HIS best works include his

quasi-fictionalised tales of the lives of Saint Columba, William Wallace, Robert the Bruce, James IV, James V, Andrew Fletcher of Saltoun, and the Marquis of Montrose. Sometimes these historical figures are seen in different novels from different perspectives, almost as different people, yet the vast panorama of Tranter’s national saga takes them all in, from Druid Sacrifice (1993), set c.518-543 AD, through True Thomas (1981), based on life of King Alexander III and Thomas of Ercildoun or Thomas the Rhymer, set c.1265-1292, to the James kings (I, II, III, IV, V and VI), taking the reader from the Wars of Independence to Mary Queen of Scots and the Union of the Crowns. The Wisest Fool (1974) tells the story of James VI as he became James I of the abruptly United Kingdom, and is set 1603-1611; the Montrose trilogy is set during the Wars of the Three Kingdoms; Honours Even (1995) tells of Cromwell’s bloody invasion of Scotland; and The Patriot (1982) leads up to the Union of the Parliaments in 1707, with Andrew Fetcher of Saltoun as the central character. The MacGregor trilogy (1957-62) describes the first half of the 18th century and there are a number of other novels set in later historical periods, including the 19th-century Clearances.

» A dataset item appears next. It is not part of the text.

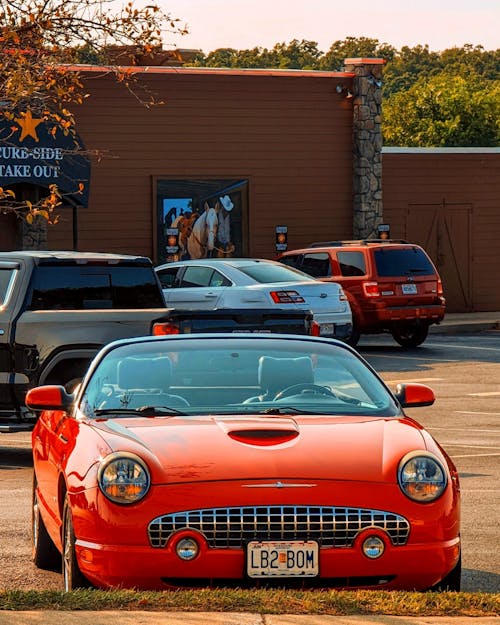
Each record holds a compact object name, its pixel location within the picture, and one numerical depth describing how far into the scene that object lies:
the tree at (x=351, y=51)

Tranter was prolific: children’s books, westerns, contemporary adventure novels and many non-fiction books, histories, topographical studies, architectural guides to castles and fortified houses. When he died at the age of 90 at the beginning of the 21st century, he had probably done more to bring the history of Scotland to generations of readers than any other single person.

The virtues of popularity are not to be denied and should never be too swiftly dismissed. In some respects Tranter was attempting a cure for what MacDiarmid called “Scotland’s self-suppression”. That it has taken so long to establish Scottish history and literature in our schools is itself a historical tragedy but that these areas of enquiry are now embedded is progress, and Tranter would have been glad of that.